ENTRIES start

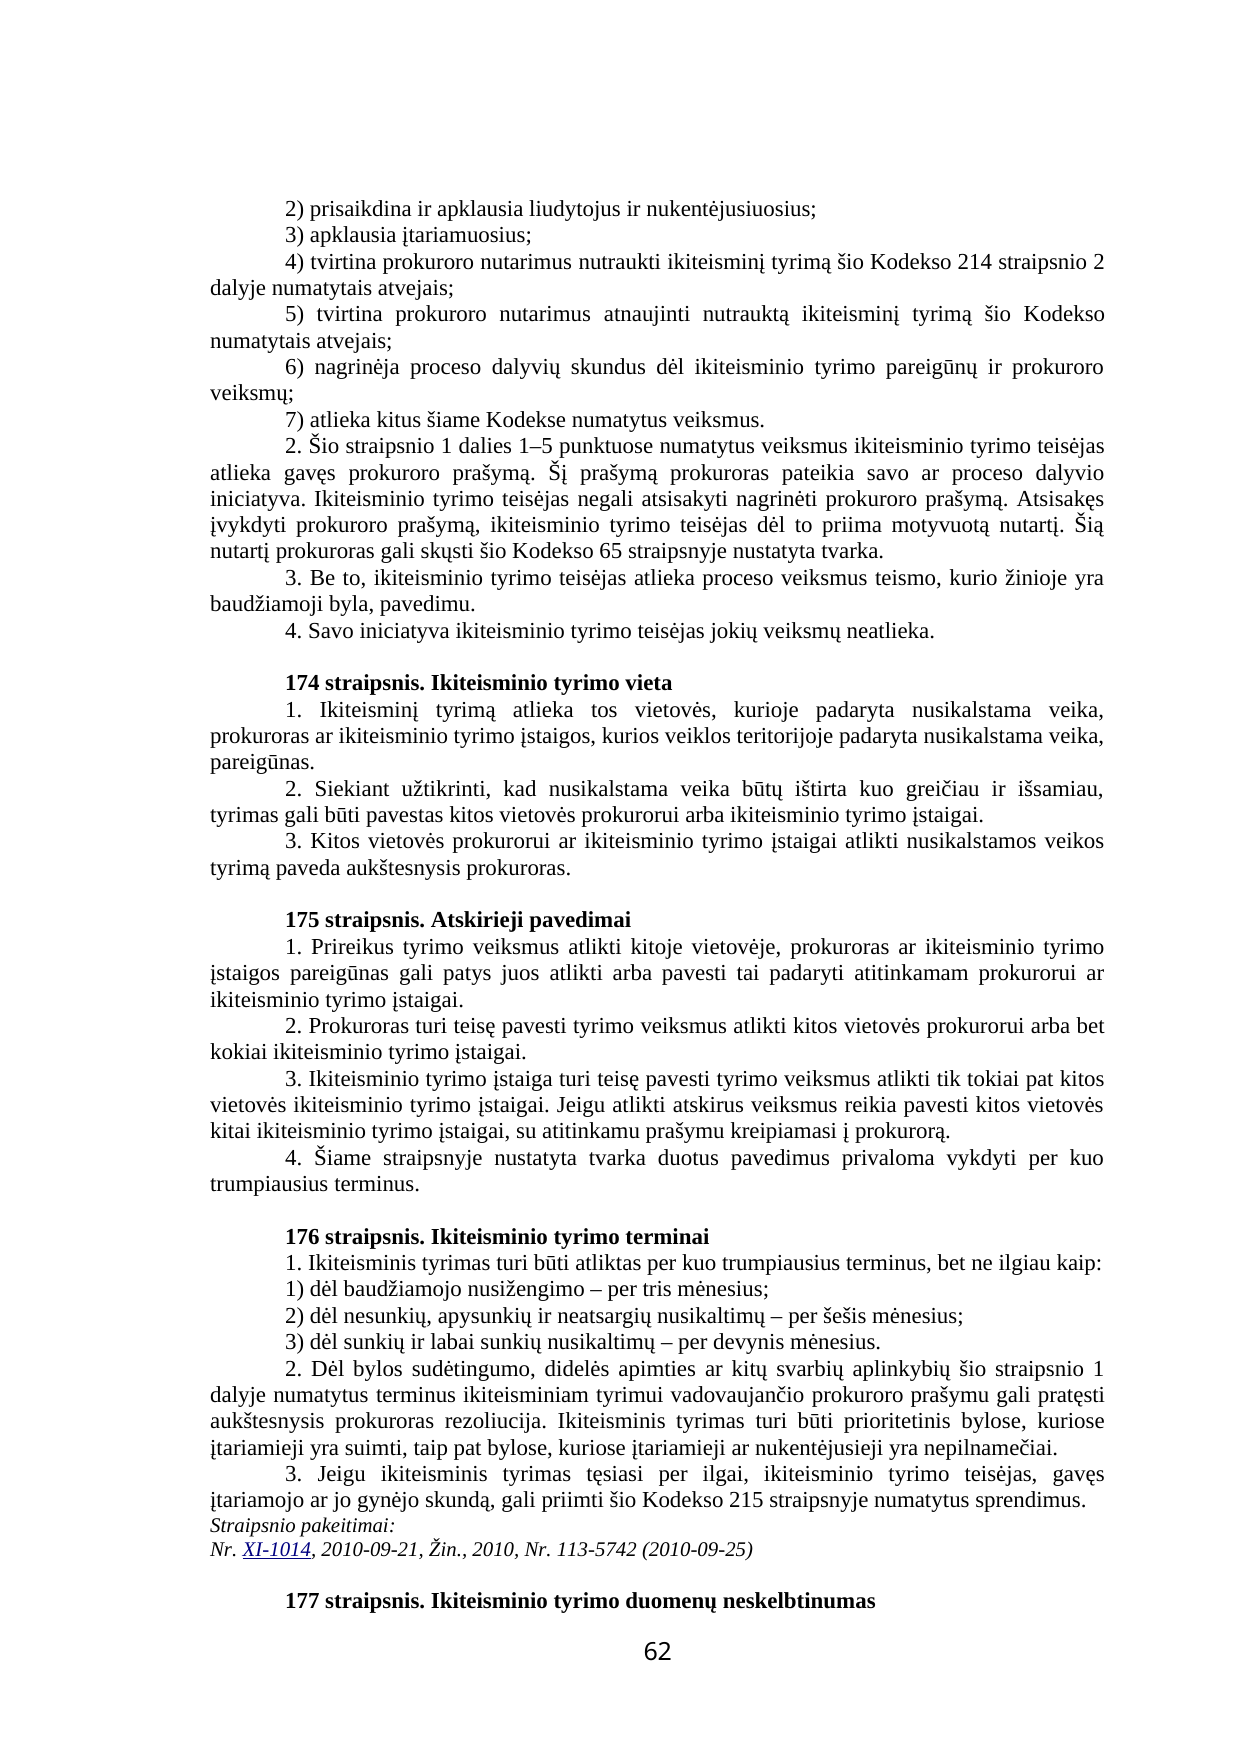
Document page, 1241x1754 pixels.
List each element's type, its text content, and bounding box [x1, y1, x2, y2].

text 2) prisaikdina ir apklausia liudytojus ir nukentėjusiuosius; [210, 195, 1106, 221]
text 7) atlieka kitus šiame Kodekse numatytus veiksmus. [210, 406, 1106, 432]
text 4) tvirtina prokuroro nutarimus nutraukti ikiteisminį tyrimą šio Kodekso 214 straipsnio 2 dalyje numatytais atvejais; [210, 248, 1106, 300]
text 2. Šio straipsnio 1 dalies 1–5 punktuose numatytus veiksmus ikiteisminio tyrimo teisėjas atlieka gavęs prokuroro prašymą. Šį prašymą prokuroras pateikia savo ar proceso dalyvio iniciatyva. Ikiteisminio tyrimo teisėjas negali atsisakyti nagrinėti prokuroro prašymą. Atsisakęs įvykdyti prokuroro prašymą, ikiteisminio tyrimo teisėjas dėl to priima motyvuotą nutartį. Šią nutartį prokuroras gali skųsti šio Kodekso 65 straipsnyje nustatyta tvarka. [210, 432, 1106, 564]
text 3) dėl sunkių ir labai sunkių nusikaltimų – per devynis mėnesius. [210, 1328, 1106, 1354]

ENTRIES end

= WRITTEN PROBLEM =
Write out all of the material again, changing every "prokuroro" to "prokuratūros" and keeping everything else the same. Leave the pictures out.

= TASK RESULT =
Document page, 1241x1754 pixels.
List each element's type, its text content, and bounding box [x1, y1, x2, y2].

text 2) prisaikdina ir apklausia liudytojus ir nukentėjusiuosius; [210, 195, 1106, 221]
text 7) atlieka kitus šiame Kodekse numatytus veiksmus. [210, 406, 1106, 432]
text 4) tvirtina prokuratūros nutarimus nutraukti ikiteisminį tyrimą šio Kodekso 214 straipsnio 2 dalyje numatytais atvejais; [210, 248, 1106, 300]
text 2. Šio straipsnio 1 dalies 1–5 punktuose numatytus veiksmus ikiteisminio tyrimo teisėjas atlieka gavęs prokuratūros prašymą. Šį prašymą prokuroras pateikia savo ar proceso dalyvio iniciatyva. Ikiteisminio tyrimo teisėjas negali atsisakyti nagrinėti prokuratūros prašymą. Atsisakęs įvykdyti prokuratūros prašymą, ikiteisminio tyrimo teisėjas dėl to priima motyvuotą nutartį. Šią nutartį prokuroras gali skųsti šio Kodekso 65 straipsnyje nustatyta tvarka. [210, 432, 1106, 564]
text 3) dėl sunkių ir labai sunkių nusikaltimų – per devynis mėnesius. [210, 1328, 1106, 1354]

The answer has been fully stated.